CEBIT 2018: Wer kontrolliert das Internet? Und: Was kostet eigentlich ein globales Sicherheits-Update für E-Mails?
Das Internet ist historisch gewachsen und funktioniert als Zusammenspiel von
verschiedenen Diensten, die wiederum von diversen Institutionen betrieben werden. IT-
Sicherheit spielte oft keine große Rolle. Das rächt sich nun, wie jüngste Angriffe zeigen.
Institutionen werden zu Opfer oder auch zu Tätern. Forscher am CISPA Helmholtz-Zentrum
in Saarbrücken untersuchen daher mit formalen Methoden den globalen Sicherheitsstatus
des Internets. Ihre neuesten Erkenntnisse präsentieren sie ab 11. Juni auf der
Computermesse Cebit in Hannover an Stand F68 in Halle 27.

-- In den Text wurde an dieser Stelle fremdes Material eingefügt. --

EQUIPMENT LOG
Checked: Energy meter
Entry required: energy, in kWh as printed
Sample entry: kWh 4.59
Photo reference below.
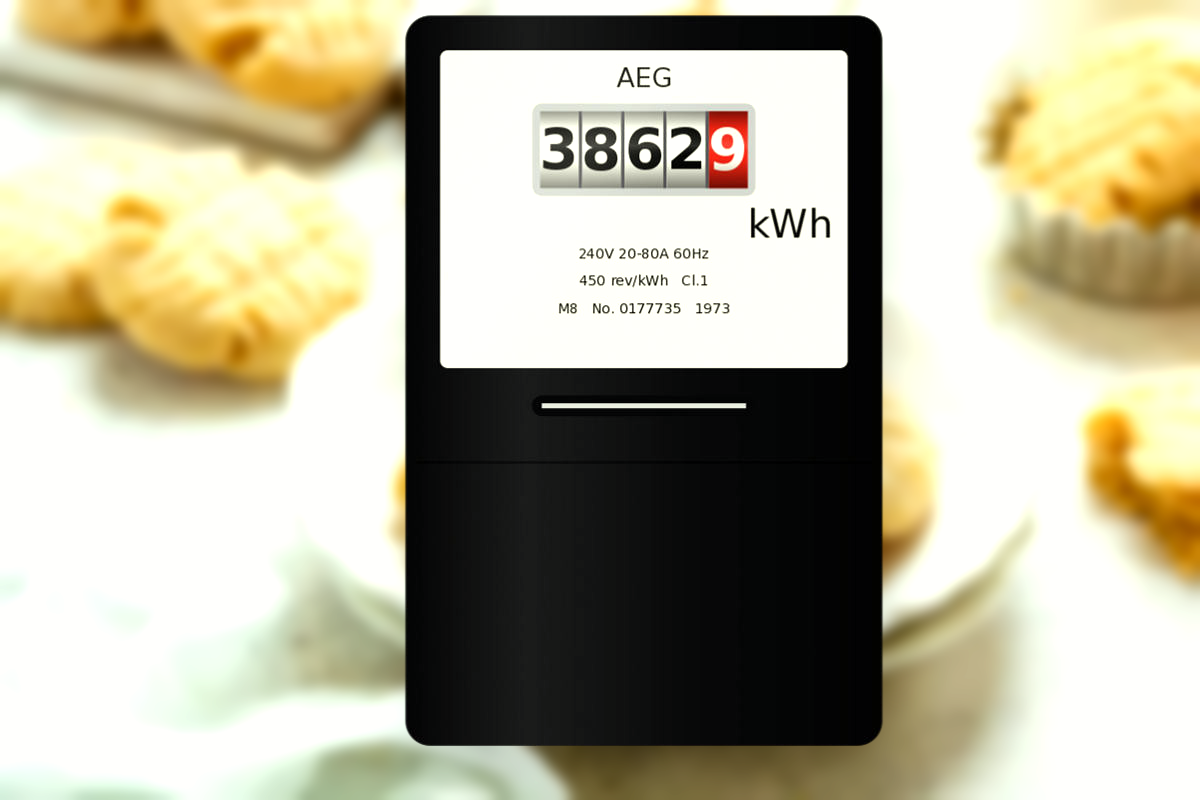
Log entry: kWh 3862.9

„Eine wachsende Anzahl von Berichten und Studien zeigt, dass einige wenige Akteure einen
entscheidenden Einfluss auf die Gesamtsicherheit der Infrastruktur des Internets haben“,
berichtet Milivoj Simeonovski, der am CISPA Helmholz-Zentrum i.G. forscht und an der
Universität Saarland promoviert. Zudem habe man sich in der Vergangenheit eher auf die
Sicherheitsanalyse einzelner Dienste fokussiert, dabei jedoch nur zu sehr geringen Teil die
Verflechtungen zwischen diesen erforscht.
Simeonovski hat daher zusammen mit Giancarlo Pellegrino, Professor Christian Rossow und
Professor Michael Backes, Gründungsdirektor des CISPA, ein Rechenmodell entwickelt, um
globale Internet-Bedrohungen besser einschätzen zu können.
Dazu beschrieben die Forscher die Infrastruktur des Internets in einer ähnlichen Art, in der
auch Verwandtschafts-beziehungen dokumentiert werden. Die „Knoten“ ihres Graphen
stellen jedoch keine Personen dar, sondern Server, Organisationen und autonome Systeme.
Sind diese in irgendeiner Form voneinander abhängig, sind sie über so genannte Kanten
miteinander verbunden. Um ihr Modell noch realistischer zu gestalten, erweiterten sie es um
1,8 Millionen Knoten und 4,7 Millionen Beziehungen. Darauf simulierten sie Angriffe, die auf
drei Szenarien basierten. Eines davon war der globale Überwachungsangriff „PRISM“, 2013
aufgedeckt durch Edward Snowden. Das Ergebnis bestätigt die These der Forscher, dass
manche Akteure mehr Macht als andere besitzen. 14 Länder und 14 autonome Systeme
können, direkt oder indirekt, die Sicherheit von 23 Prozent aller Websites beeinflussen.
„Unsere Analyse zeigt auch, dass die Vereinigten Staaten von Amerika aufgrund ihrer
Ressourcen am mächtigsten sind“, so Simeonovski.
Das Rechenmodell nutzen die Forscher zusammen mit Patrick Speicher, Marcel Steinmetz,
Robert Künnemann und Professor Jörg Hoffmann auch für ein weiteres Projekt, das die
globale Sicherheit betrifft. Weltweit verschicken 3,7 Milliarden Menschen elektronische Post.
E-Mail wird daher noch vor dem World Wide Web als der meist genutzte und wichtigste
Dienst angesehen. Auch hier kam die IT-Sicherheit zu kurz. Inzwischen werden daher einige
Ansätze diskutiert, um den weltweiten Dienst aufzurüsten. Die Saarbrücker
Sicherheitsforscher haben daher das Verfahren entwickelt, das automatisiert die Kosten-
Nutzen-Ratio der möglichen Maßnahmen im globalen Maßstab berechnet.
„Die Größe des Datensatzes stellt enorme Anforderungen an die Berechnung, da die beste
Angriffsstrategie für jede Kombination aus Gegenmaßnahmen ermittelt werden muss“,
berichtet Patrick Speicher von der Universität des Saarlandes. Die Wissenschaftler setzen
daher Methoden aus der Künstlichen Intelligenz ein, um möglichst effizient die beste Wahl zu
treffen. „Auf diese Weise können wir für ein gegebenes Budget die Menge der effektivsten
Schutzmaßnahmen finden“, erklärt Speicher und fügt hinzu, dass sich dies nicht nur für eine
globale, sondern für eine nationale und unternehmensweite Betrachtung einsetzen lasse.